Malawi has launched an ambitious plan to transform its poultry industry into a key driver for nutrition, job creation, economic growth, and export earnings.
This strategic initiative was unveiled at the National Poultry Delivery Lab held in Lilongwe earlier this month, organised by Malawi’s Ministry of Agriculture in collaboration with the Alliance for a Green Revolution in Africa (AGRA) and the Poultry Industry Association of Malawi (PIAM).
The goal of the meeting was to craft a practical policy roadmap for the development of the sector, with measurable outcomes and scalable investments.
The Delivery Lab, as described by Dr Julius Chulu, director of Animal Health and Livestock Development at the Ministry of Agriculture, Irrigation and Water Development, serves as a platform dedicated to delivering tangible results.
Malawi’s poultry sector, long seen as a gateway for agricultural industrialisation, holds vast untapped potential, and demand for this protein continues to rise. “Our people want chicken. They value chicken. And when they can afford it, they buy chicken,” he said.

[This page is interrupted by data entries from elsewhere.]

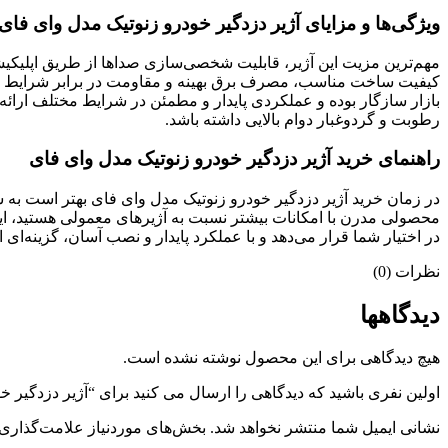
ویژگی‌ها و مزایای آژیر دزدگیر خودرو زنوتیک مدل وای فای
مهم‌ترین مزیت این آژیر، قابلیت شخصی‌سازی صداها از طریق اپلیکی
کیفیت ساخت مناسب، مصرف برق بهینه و مقاومت در برابر شرایط محی
بازار سازگار بوده و عملکردی پایدار و مطمئن در شرایط مختلف ارائ
رطوبت و گردوغبار دوام بالایی داشته باشد.
راهنمای خرید آژیر دزدگیر خودرو زنوتیک مدل وای فای
در زمان خرید آژیر دزدگیر خودرو زنوتیک مدل وای فای بهتر است به 
محصولی مدرن با امکانات بیشتر نسبت به آژیرهای معمولی هستید، این
در اختیار شما قرار می‌دهد و با عملکرد پایدار و نصب آسان، گزینه‌ای
نظرات (0)
دیدگاهها
هیچ دیدگاهی برای این محصول نوشته نشده است.
اولین نفری باشید که دیدگاهی را ارسال می کنید برای “آژیر دزدگیر 
نشانی ایمیل شما منتشر نخواهد شد.
بخش‌های موردنیاز علامت‌گذاری 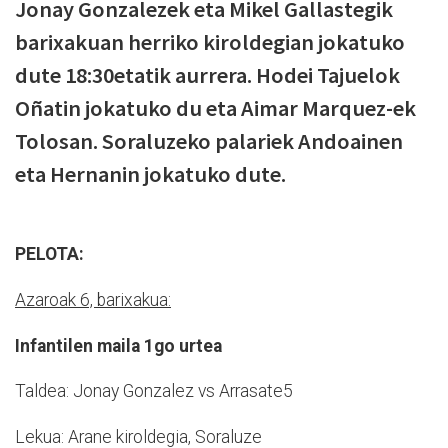
Jonay Gonzalezek eta Mikel Gallastegik
barixakuan herriko kiroldegian jokatuko
dute 18:30etatik aurrera. Hodei Tajuelok
Oñatin jokatuko du eta Aimar Marquez-ek
Tolosan. Soraluzeko palariek Andoainen
eta Hernanin jokatuko dute.
PELOTA:
Azaroak 6, barixakua:
Infantilen maila 1go urtea
Taldea: Jonay Gonzalez vs Arrasate5
Lekua: Arane kiroldegia, Soraluze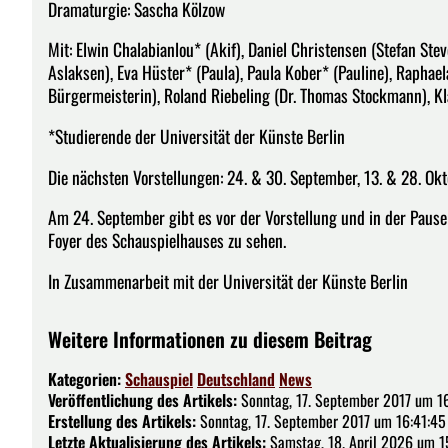
Dramaturgie: Sascha Kölzow
Mit: Elwin Chalabianlou* (Akif), Daniel Christensen (Stefan St
Aslaksen), Eva Hüster* (Paula), Paula Kober* (Pauline), Raphae
Bürgermeisterin), Roland Riebeling (Dr. Thomas Stockmann), K
*Studierende der Universität der Künste Berlin
Die nächsten Vorstellungen: 24. & 30. September, 13. & 28. Ok
Am 24. September gibt es vor der Vorstellung und in der Pau
Foyer des Schauspielhauses zu sehen.
In Zusammenarbeit mit der Universität der Künste Berlin
Weitere Informationen zu diesem Beitrag
Kategorien:
Schauspiel
Deutschland
News
Veröffentlichung des Artikels:
Sonntag, 17. September 2017 um 1
Erstellung des Artikels:
Sonntag, 17. September 2017 um 16:41:45
Letzte Aktualisierung des Artikels:
Samstag, 18. April 2026 um 1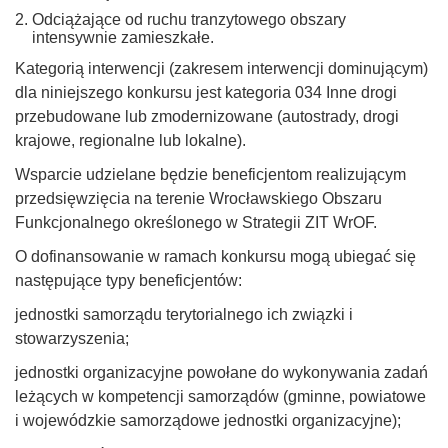
Odciążające od ruchu tranzytowego obszary
intensywnie zamieszkałe.
Kategorią interwencji (zakresem interwencji dominującym)
dla niniejszego konkursu jest kategoria 034 Inne drogi
przebudowane lub zmodernizowane (autostrady, drogi
krajowe, regionalne lub lokalne).
Wsparcie udzielane będzie beneficjentom realizującym
przedsięwzięcia na terenie Wrocławskiego Obszaru
Funkcjonalnego określonego w Strategii ZIT WrOF.
O dofinansowanie w ramach konkursu mogą ubiegać się
następujące typy beneficjentów:
jednostki samorządu terytorialnego ich związki i
stowarzyszenia;
jednostki organizacyjne powołane do wykonywania zadań
leżących w kompetencji samorządów (gminne, powiatowe
i wojewódzkie samorządowe jednostki organizacyjne);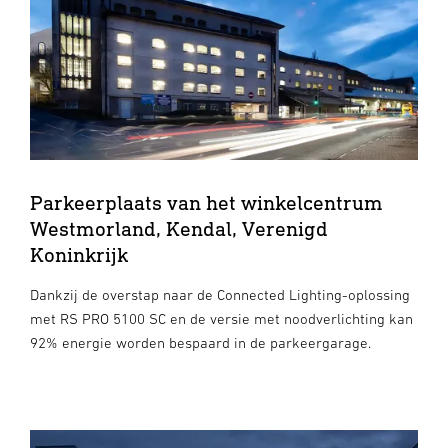
Parkeerplaats van het winkelcentrum
Westmorland, Kendal, Verenigd
Koninkrijk
Dankzij de overstap naar de Connected Lighting-oplossing
met RS PRO 5100 SC en de versie met noodverlichting kan
92% energie worden bespaard in de parkeergarage.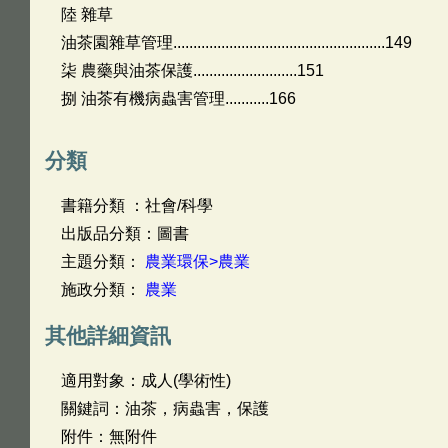
陸 雜草
油茶園雜草管理.....................................................149
柒 農藥與油茶保護..........................151
捌 油茶有機病蟲害管理...........166
分類
書籍分類 ：社會/科學
出版品分類：圖書
主題分類：
農業環保>農業
施政分類：
農業
其他詳細資訊
適用對象：成人(學術性)
關鍵詞：油茶，病蟲害，保護
附件：無附件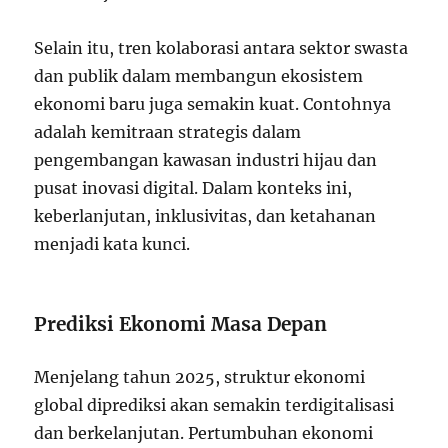
Selain itu, tren kolaborasi antara sektor swasta
dan publik dalam membangun ekosistem
ekonomi baru juga semakin kuat. Contohnya
adalah kemitraan strategis dalam
pengembangan kawasan industri hijau dan
pusat inovasi digital. Dalam konteks ini,
keberlanjutan, inklusivitas, dan ketahanan
menjadi kata kunci.
Prediksi Ekonomi Masa Depan
Menjelang tahun 2025, struktur ekonomi
global diprediksi akan semakin terdigitalisasi
dan berkelanjutan. Pertumbuhan ekonomi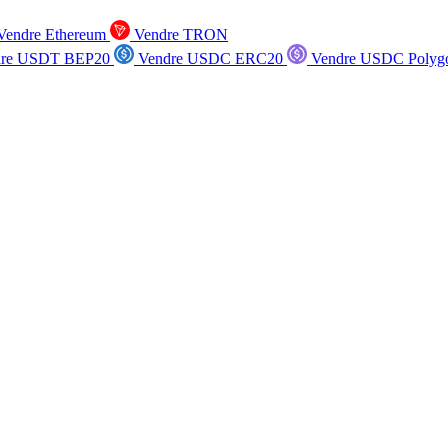
endre Ethereum
Vendre TRON
re USDT BEP20
Vendre USDC ERC20
Vendre USDC Polyg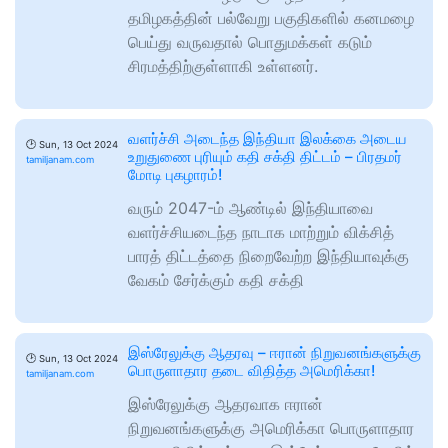
தமிழகத்தின் பல்வேறு பகுதிகளில் கனமழை
பெய்து வருவதால் பொதுமக்கள் கடும்
சிரமத்திற்குள்ளாகி உள்ளனர்.
வளர்ச்சி அடைந்த இந்தியா இலக்கை அடைய
🕑
Sun, 13 Oct 2024
உறுதுணை புரியும் கதி சக்தி திட்டம் – பிரதமர்
tamiljanam.com
மோடி புகழாரம்!
வரும் 2047-ம் ஆண்டில் இந்தியாவை
வளர்ச்சியடைந்த நாடாக மாற்றும் விக்சித்
பாரத் திட்டத்தை நிறைவேற்ற இந்தியாவுக்கு
வேகம் சேர்க்கும் கதி சக்தி
இஸ்ரேலுக்கு ஆதரவு – ஈரான் நிறுவனங்களுக்கு
🕑
Sun, 13 Oct 2024
பொருளாதார தடை விதித்த அமெரிக்கா!
tamiljanam.com
இஸ்ரேலுக்கு ஆதரவாக ஈரான்
நிறுவனங்களுக்கு அமெரிக்கா பொருளாதார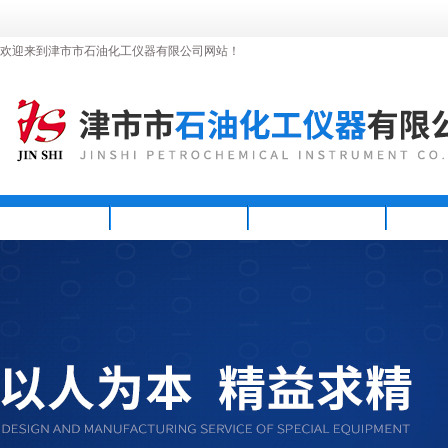
欢迎来到津市市石油化工仪器有限公司网站！
首页
公司简介
新闻资讯
产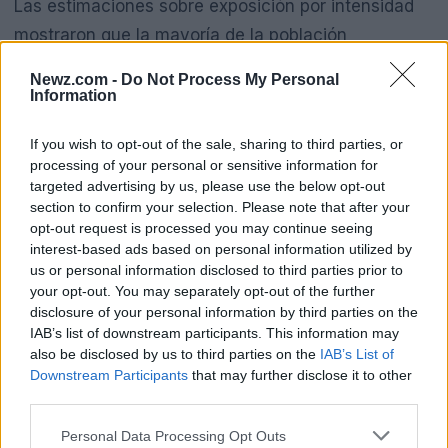
Las estimaciones sobre exposición por intensidad
mostraron que la mayoría de la población
experimentó niveles I a III (no perceptible o débil),
Newz.com -
Do Not Process My Personal
mientras que alrededor de 2,1 millones de personas
Information
quedaron en zonas con intensidad IV (ligera). Los
If you wish to opt-out of the sale, sharing to third parties, or
modelos de aceleración del suelo y mapas de
processing of your personal or sensitive information for
temblor asociados permiten a las autoridades
targeted advertising by us, please use the below opt-out
priorizar verificaciones en zonas con
section to confirm your selection. Please note that after your
opt-out request is processed you may continue seeing
construcciones vulnerables.
interest-based ads based on personal information utilized by
us or personal information disclosed to third parties prior to
your opt-out. You may separately opt-out of the further
disclosure of your personal information by third parties on the
IAB’s list of downstream participants. This information may
also be disclosed by us to third parties on the
IAB’s List of
Recomendaciones y sistemas de
Downstream Participants
that may further disclose it to other
alerta
third parties.
Please note that this website/app uses one or more Google
Personal Data Processing Opt Outs
Las instituciones de protección civil y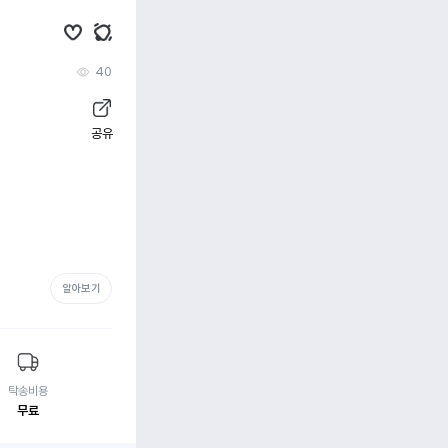
40
공유
알아보기
탁송비용
무료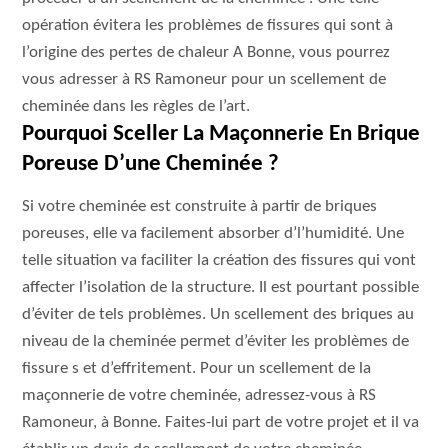
opération évitera les problèmes de fissures qui sont à
l’origine des pertes de chaleur A Bonne, vous pourrez
vous adresser à RS Ramoneur pour un scellement de
cheminée dans les règles de l’art.
Pourquoi Sceller La Maçonnerie En Brique
Poreuse D’une Cheminée ?
Si votre cheminée est construite à partir de briques
poreuses, elle va facilement absorber d’l’humidité. Une
telle situation va faciliter la création des fissures qui vont
affecter l’isolation de la structure. Il est pourtant possible
d’éviter de tels problèmes. Un scellement des briques au
niveau de la cheminée permet d’éviter les problèmes de
fissure s et d’effritement. Pour un scellement de la
maçonnerie de votre cheminée, adressez-vous à RS
Ramoneur, à Bonne. Faites-lui part de votre projet et il va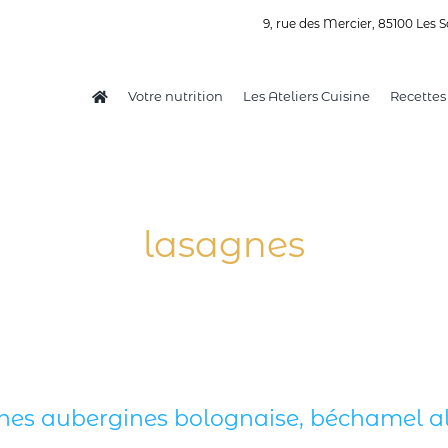
9, rue des Mercier, 85100 Les S
Votre nutrition
Les Ateliers Cuisine
Recettes
lasagnes
es aubergines bolognaise, béchamel al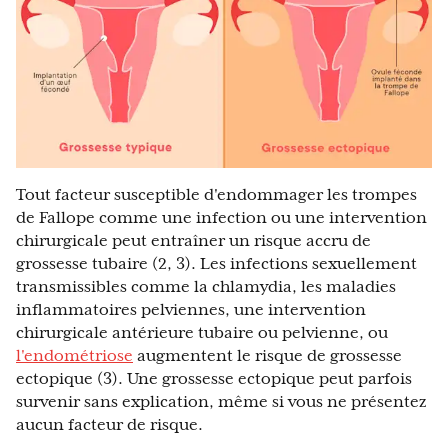
Tout facteur susceptible d'endommager les trompes
de Fallope comme une infection ou une intervention
chirurgicale peut entraîner un risque accru de
grossesse tubaire (2, 3). Les infections sexuellement
transmissibles comme la chlamydia, les maladies
inflammatoires pelviennes, une intervention
chirurgicale antérieure tubaire ou pelvienne, ou
l'endométriose
augmentent le risque de grossesse
ectopique (3). Une grossesse ectopique peut parfois
survenir sans explication, même si vous ne présentez
aucun facteur de risque.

Current studies estimate the average Malawian consumes about 3.16 kgs of chicken annually. The poultry sector’s output in 2024 is estimated at around 83,000 tonnes with a projected pathway to roughly 130,000 tonnes by 2030, with the right policy support and investments in place.
It is reported by Nyasa Times that this could potentially lift close to half a million Malawians out of poverty by integrating more deeply into value chains centered on maize, soybean, and feed production.
The cost of feed has been identified as one of the primary barriers to growth of the local poultry sector. Feed price volatility stems from maize and soybean market problems, taxation, and logistics. The Delivery Lab is therefore prioritising reforms that will stabilise and reduce feed costs to make local poultry viable at scale.
“A Malawian consumer must spend 3.51% of their per capita GDP to buy just 10 kgs of chicken. In South Africa, that figure is 0.24%. This disparity is unacceptable,” Chulu noted.
Chulu also pointed to missed export opportunities, noting that Mozambique imports over 30,000 tonnes of poultry annually, mostly from South Africa and South America — yet Malawi, despite its proximity and logistical advantages, has not captured that market.
Policy conversations at the Lab included reviewing taxes on soybean cake, looking at farm gate pricing, and designing export-friendly measures. These specific levers are important because they go straight to producers’ margins and regional competitiveness.
Short term, Malawi aims to see more affordable feed rations, functioning cold chains, and clearer export procedures. Thereafter, the country should experience higher flock productivity, lower retail prices, and stronger linkages between smallholders and processors. Long term, Malawi could become a regional supplier into nearby markets.